# [PASSAGE DU TEXTE]
● ● ● ● ● ● ●
Potiers d'Alsace : L'Art et la Matière #1

Bénéficiant de ses gisements d’argile locaux, l’Alsace a vu prospérer des générations de potiers. Aujourd’hui, ce sont seulement 12 entreprises qui subsistent face à l’industrialisation et aux contrefaçons. Avec une créativité jamais démentie et en multipliant les circuits de vente, ces artisans font perdurer les modèles traditionnels et s’engagent avec la création de l’IGP Poteries d’Alsace pour la reconnaissance de ce patrimoine régional.
● ● ● ● ● ● ●
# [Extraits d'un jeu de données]

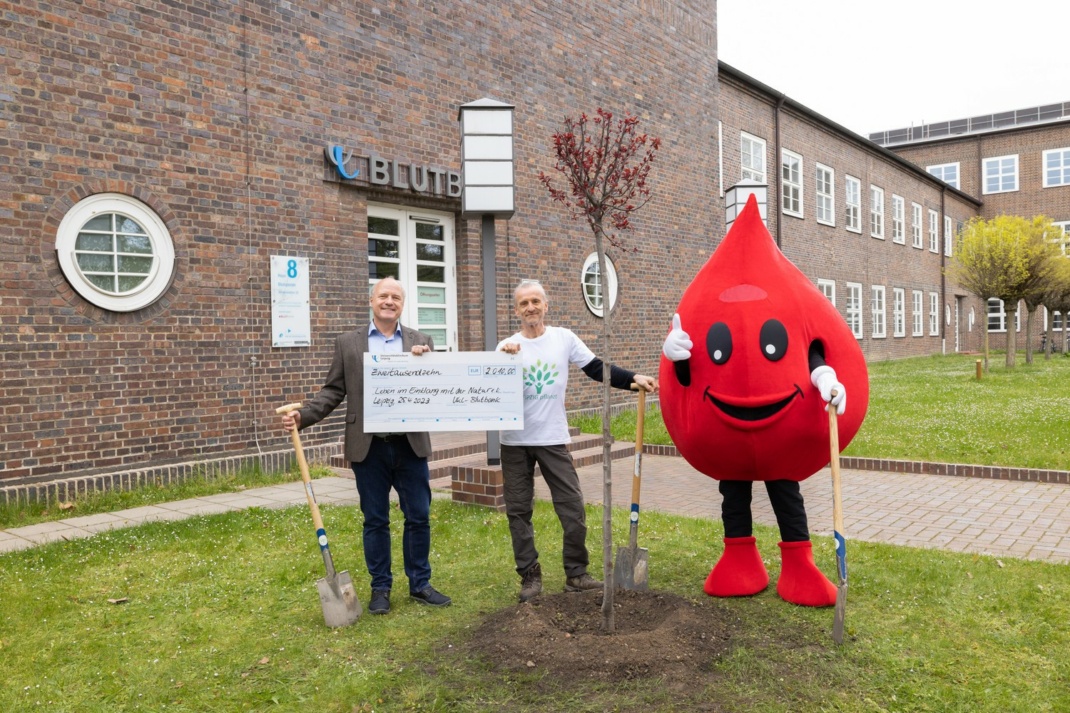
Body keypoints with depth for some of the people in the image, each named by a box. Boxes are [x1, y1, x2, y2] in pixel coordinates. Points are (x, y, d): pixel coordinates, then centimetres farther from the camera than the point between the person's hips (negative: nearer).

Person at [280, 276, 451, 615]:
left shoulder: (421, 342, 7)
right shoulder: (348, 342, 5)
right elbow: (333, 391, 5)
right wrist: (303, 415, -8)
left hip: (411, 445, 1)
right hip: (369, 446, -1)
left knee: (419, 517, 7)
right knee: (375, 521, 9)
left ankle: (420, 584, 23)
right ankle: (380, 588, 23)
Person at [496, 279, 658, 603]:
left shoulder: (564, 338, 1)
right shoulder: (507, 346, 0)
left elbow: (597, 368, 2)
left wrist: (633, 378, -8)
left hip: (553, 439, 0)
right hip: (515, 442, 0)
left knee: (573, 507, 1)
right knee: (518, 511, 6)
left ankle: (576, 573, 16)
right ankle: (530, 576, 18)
● ● ● ● ● ● ●
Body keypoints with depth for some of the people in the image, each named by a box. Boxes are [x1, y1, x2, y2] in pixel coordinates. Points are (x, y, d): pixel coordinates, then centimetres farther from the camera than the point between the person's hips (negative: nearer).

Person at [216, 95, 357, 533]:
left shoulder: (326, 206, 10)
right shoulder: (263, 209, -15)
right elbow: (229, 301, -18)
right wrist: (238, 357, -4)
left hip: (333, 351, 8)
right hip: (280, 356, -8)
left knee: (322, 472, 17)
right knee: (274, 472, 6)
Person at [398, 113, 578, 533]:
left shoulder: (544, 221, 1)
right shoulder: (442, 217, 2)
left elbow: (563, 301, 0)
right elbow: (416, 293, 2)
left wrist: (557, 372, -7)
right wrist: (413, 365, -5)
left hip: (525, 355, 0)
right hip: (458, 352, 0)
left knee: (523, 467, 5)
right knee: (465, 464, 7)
● ● ● ● ● ● ●
# [CONSIGNES]
a: Relevez tous les verbes conjugués du paragraphe sur les potiers d'Alsace qui commence par « Bénéficiant ».
b: Recopiez tout ce qui va de "Bénéficiant de ses" jusqu'à "ce patrimoine régional." dans le texte sur les potiers d'Alsace, en substituant "céramistes" à "potiers".

# [RÉPONSES NUMÉROTÉES]
a: a vu, sont, subsistent, font, s’engagent

b:
Bénéficiant de ses gisements d’argile locaux, l’Alsace a vu prospérer des générations de céramistes. Aujourd’hui, ce sont seulement 12 entreprises qui subsistent face à l’industrialisation et aux contrefaçons. Avec une créativité jamais démentie et en multipliant les circuits de vente, ces artisans font perdurer les modèles traditionnels et s’engagent avec la création de l’IGP Poteries d’Alsace pour la reconnaissance de ce patrimoine régional.